How to Use ‘Curb Appeal’ to Lure ‘Readers’
What pulls people in to a magazine: words or images? If you answer “words” or “ideas” then you are a word person, but, if you are at all open to rational argument, not entirely hopeless. You must understand the reality of publishing today. Just watch your reactions as you page-flip a magazine that marginally interests you. What stops you? Ten to one that if there are nonwords printed on the page, it isn’t the words, even the carefully honed headlines, pull quotes, captions or other verbal display.
Words are the last stuff the potential reader gets involved in, with text last of all, because it presupposes effort, work, thought and investment of time.
That’s precisely where visuals (images, tables, etc.) come in, since they create instant curiosity that we can harness to our purposes to draw these viewers into the story. At the instant when curiosity is tickled, they are open to an explanation and, if we’ve done our editing and designing cannily, perhaps even eager for it. And they are caught.
Like it or not, we live in a visual age. The dignified publications of yesteryear have vanished, except for a few special, sophisticated journals for circles of cognoscenti. Stories make the news on TV only if the images are there. The audience members are lookers first, so no images, no story, regardless of how important the subject. That’s what viewers expect, and catering to their preference makes or breaks today’s publishing on screen or paper. Dumbing down? Cheaper journalism? No! Just a different technique of disseminating knowledge.

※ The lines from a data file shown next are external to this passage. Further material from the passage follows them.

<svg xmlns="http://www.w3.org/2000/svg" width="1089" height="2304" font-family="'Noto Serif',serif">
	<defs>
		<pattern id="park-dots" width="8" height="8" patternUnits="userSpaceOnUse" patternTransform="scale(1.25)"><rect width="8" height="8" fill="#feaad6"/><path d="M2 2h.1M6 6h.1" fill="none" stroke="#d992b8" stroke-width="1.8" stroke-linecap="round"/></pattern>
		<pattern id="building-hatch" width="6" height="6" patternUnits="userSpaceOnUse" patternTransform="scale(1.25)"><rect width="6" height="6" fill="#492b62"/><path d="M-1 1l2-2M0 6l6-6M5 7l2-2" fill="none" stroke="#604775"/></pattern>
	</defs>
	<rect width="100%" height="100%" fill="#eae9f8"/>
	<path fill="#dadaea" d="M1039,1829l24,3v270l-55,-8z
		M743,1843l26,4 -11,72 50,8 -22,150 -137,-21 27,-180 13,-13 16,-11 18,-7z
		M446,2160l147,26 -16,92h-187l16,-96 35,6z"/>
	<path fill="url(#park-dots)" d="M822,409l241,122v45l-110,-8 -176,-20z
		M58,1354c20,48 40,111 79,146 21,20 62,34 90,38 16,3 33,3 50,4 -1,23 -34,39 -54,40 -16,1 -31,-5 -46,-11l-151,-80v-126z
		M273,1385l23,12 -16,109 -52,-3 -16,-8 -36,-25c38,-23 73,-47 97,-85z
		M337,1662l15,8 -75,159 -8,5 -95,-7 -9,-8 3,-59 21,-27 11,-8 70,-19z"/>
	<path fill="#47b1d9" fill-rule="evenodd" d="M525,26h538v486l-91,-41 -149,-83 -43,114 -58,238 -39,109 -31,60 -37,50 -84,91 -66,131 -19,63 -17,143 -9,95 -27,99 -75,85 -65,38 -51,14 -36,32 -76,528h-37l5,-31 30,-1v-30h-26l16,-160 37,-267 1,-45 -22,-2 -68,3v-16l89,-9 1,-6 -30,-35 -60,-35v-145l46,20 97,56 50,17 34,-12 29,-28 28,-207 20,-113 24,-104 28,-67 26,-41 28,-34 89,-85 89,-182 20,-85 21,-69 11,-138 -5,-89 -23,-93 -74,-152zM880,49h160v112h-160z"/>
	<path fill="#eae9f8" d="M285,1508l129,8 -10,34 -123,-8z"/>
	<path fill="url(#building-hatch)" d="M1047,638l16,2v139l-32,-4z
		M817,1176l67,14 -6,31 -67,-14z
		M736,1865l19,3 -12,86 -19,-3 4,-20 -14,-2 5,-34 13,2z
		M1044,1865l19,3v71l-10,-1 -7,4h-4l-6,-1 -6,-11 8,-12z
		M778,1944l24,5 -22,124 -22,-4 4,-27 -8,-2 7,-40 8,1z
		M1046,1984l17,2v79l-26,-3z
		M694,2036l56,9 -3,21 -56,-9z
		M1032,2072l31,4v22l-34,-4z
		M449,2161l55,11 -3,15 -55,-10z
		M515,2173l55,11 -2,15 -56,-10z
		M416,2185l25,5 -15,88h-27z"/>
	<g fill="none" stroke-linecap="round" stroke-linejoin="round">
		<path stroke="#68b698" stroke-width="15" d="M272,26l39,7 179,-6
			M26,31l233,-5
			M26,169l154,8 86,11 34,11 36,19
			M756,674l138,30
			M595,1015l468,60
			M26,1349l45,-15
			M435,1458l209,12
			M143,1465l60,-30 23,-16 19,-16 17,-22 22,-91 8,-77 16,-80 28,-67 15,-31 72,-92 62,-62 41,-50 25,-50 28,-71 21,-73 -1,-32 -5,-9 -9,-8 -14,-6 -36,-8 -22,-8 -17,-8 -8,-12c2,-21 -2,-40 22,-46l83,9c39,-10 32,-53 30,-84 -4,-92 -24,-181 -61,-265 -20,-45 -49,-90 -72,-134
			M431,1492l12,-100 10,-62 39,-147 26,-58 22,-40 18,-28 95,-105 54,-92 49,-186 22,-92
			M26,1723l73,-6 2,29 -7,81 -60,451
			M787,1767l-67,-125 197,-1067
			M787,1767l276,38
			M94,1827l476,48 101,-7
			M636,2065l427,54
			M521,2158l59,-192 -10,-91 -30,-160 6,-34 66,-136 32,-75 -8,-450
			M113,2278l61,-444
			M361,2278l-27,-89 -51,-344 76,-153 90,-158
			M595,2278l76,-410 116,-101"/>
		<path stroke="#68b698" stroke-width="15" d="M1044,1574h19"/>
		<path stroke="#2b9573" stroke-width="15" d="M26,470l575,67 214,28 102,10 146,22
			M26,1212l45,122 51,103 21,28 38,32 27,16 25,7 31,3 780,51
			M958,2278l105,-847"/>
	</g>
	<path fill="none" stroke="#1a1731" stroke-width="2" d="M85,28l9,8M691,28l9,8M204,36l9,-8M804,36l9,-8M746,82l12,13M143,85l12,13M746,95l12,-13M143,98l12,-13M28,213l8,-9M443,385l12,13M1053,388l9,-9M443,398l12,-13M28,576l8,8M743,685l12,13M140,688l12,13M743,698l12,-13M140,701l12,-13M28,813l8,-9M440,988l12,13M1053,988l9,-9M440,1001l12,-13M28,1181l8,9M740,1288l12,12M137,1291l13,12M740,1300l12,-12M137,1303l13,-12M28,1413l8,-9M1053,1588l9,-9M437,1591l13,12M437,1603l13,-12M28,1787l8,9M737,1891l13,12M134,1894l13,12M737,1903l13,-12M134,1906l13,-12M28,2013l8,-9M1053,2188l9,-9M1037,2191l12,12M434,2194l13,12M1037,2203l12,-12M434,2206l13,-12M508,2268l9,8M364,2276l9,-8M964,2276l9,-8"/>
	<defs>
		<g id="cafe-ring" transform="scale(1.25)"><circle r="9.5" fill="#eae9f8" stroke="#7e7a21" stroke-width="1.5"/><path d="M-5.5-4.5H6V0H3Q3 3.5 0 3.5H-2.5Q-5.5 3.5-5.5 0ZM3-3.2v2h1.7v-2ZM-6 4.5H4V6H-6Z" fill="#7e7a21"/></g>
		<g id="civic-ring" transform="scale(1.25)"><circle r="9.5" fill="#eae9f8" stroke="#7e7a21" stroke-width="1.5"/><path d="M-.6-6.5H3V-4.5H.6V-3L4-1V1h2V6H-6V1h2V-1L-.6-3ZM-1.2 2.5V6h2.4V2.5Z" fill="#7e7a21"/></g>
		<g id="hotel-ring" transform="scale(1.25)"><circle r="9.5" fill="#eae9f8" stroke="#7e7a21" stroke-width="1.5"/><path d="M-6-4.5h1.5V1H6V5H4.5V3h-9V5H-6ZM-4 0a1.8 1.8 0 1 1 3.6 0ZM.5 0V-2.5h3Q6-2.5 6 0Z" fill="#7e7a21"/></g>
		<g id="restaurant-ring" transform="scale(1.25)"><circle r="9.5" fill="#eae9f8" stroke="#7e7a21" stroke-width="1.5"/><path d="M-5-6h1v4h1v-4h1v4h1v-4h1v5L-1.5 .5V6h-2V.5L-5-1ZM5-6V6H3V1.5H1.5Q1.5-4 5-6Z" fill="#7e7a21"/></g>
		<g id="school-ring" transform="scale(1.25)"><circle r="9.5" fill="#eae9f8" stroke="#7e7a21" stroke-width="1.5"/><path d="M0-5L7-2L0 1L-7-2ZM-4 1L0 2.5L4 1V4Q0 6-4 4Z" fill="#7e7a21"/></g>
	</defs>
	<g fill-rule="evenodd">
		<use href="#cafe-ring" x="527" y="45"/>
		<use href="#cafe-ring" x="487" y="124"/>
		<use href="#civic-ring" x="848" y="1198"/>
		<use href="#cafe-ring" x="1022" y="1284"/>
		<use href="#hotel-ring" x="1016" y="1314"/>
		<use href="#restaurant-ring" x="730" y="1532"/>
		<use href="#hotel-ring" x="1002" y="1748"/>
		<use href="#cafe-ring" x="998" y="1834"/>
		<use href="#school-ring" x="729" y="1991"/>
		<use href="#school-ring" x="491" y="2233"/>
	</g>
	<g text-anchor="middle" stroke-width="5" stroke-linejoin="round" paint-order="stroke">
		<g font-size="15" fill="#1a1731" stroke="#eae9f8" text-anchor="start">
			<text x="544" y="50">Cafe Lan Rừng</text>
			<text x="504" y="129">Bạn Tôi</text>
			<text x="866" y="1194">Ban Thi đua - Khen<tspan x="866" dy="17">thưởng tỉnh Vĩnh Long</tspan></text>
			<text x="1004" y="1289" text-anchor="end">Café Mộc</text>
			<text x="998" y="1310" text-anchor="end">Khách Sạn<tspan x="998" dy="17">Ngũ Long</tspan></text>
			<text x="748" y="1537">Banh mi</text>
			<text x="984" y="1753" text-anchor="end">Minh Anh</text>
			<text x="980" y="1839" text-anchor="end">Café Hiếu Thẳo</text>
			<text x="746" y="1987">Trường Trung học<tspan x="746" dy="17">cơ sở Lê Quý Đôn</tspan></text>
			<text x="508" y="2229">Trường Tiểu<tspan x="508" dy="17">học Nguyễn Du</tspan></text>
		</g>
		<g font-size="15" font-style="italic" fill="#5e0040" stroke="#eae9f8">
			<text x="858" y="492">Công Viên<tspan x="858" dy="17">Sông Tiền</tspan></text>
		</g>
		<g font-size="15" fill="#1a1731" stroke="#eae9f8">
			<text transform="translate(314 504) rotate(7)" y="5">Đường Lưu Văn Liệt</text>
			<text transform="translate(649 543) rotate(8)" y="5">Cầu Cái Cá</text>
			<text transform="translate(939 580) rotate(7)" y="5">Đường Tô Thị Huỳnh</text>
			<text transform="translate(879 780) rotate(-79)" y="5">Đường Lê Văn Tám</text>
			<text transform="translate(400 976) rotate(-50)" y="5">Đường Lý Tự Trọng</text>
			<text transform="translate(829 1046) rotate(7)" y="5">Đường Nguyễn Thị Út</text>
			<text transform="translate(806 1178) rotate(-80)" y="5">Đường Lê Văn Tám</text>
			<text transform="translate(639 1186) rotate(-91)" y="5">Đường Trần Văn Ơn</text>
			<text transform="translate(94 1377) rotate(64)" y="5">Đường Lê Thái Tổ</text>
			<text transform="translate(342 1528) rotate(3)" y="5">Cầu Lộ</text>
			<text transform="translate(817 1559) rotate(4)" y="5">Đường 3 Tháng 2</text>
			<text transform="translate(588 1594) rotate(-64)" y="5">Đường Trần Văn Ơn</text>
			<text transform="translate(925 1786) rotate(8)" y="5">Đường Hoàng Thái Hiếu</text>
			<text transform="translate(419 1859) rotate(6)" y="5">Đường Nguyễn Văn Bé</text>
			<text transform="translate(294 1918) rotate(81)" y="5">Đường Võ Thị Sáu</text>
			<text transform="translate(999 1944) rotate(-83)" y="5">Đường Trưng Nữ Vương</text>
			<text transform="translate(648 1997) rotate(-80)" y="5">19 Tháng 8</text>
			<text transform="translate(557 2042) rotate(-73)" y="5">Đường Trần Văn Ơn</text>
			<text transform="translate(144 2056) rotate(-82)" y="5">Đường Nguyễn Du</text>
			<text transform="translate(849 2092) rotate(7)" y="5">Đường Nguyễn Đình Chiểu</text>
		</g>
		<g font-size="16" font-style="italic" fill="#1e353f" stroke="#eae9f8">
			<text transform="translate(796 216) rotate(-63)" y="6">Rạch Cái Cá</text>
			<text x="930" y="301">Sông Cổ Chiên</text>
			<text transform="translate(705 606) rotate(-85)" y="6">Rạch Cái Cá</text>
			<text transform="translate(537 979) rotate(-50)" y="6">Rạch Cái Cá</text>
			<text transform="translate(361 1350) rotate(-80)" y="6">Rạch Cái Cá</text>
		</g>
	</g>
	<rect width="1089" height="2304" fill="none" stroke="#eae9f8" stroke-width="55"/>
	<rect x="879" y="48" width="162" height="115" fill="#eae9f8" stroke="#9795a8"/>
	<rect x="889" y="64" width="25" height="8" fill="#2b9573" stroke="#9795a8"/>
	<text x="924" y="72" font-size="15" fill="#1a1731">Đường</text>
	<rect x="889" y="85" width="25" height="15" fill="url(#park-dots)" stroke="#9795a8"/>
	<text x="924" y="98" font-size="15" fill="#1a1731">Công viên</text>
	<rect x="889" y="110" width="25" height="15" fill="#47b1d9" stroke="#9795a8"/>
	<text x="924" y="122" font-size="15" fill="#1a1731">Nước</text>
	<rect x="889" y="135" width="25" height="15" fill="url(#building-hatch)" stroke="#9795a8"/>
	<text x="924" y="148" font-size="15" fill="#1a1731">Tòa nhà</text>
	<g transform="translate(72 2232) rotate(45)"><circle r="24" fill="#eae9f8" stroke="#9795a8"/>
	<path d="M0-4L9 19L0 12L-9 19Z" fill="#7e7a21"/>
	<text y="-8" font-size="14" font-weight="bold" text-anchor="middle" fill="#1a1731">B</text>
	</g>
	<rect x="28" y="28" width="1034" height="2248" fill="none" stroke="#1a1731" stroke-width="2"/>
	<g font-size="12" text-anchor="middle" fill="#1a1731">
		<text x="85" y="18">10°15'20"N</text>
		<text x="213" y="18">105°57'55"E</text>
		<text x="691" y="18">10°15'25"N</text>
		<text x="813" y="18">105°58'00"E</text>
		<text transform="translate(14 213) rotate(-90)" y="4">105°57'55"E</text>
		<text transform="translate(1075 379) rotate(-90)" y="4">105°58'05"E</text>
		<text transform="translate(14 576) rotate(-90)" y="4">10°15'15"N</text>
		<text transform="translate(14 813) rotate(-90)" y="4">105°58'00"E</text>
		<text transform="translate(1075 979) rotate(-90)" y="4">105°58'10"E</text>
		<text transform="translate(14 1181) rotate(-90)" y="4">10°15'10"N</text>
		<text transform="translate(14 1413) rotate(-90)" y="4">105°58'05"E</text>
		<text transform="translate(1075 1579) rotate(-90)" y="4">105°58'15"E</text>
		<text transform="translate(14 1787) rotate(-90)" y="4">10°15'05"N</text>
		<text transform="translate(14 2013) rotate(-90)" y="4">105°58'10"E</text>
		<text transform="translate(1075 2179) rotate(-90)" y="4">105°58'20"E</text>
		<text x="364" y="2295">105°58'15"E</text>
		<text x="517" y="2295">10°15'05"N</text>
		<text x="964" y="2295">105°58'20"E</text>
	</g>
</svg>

Tell-and-show … or show-and-tell?
Years ago, I had an awful fight with my editor when I submitted the manuscript for a book on typography. In those primitive days, you couldn’t blend visuals with words to compose complete pages. You drew sketches and put illustrations in a separate folder, and keyed them to the text somehow (and invariably it all got fouled up). Being a designer, I insisted on showing precisely what went where, so I taped reduced-size photocopies of the drawings onto the typescript. Fine, except the I was given showed everything “upside down” (in reverse order to what I mapped out). The editor (splendid word-person that she was) rigidly believed in “readers,” so she first had to state the proposition in words on the page and then “illustrate” it. I, being a visual person, believed that you stimulate the undecided page-flippers by showing them something first to intrigue them, and only then explaining it.